Start of THE DATA
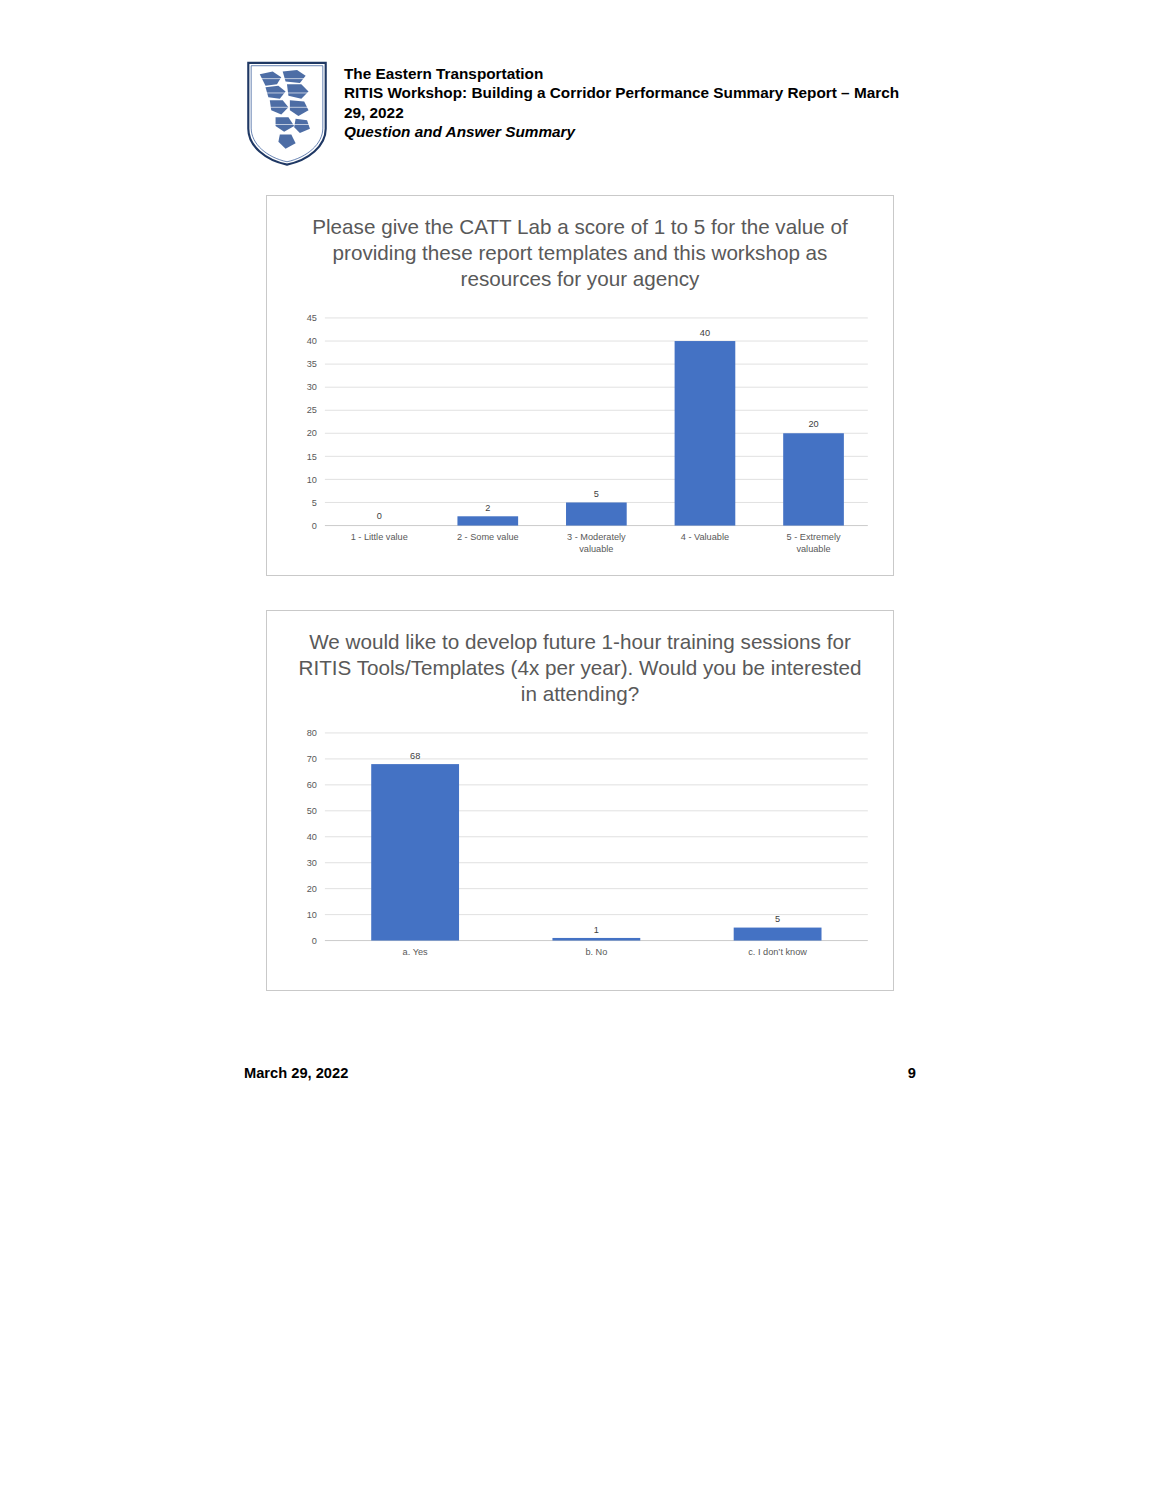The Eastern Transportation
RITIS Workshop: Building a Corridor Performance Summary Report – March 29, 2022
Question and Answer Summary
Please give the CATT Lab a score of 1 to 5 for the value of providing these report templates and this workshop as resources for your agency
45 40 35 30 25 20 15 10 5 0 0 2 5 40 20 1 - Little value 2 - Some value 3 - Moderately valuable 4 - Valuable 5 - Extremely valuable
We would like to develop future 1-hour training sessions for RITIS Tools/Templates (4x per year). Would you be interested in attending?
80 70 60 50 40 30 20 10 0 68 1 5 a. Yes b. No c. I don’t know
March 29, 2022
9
End of THE DATA
#### HOW TO COMPLETE THIS TASK
Only the number is wanted: how many lines in the data include the string "RITIS"?

#### OUTPUT OF THE EXERCISE
2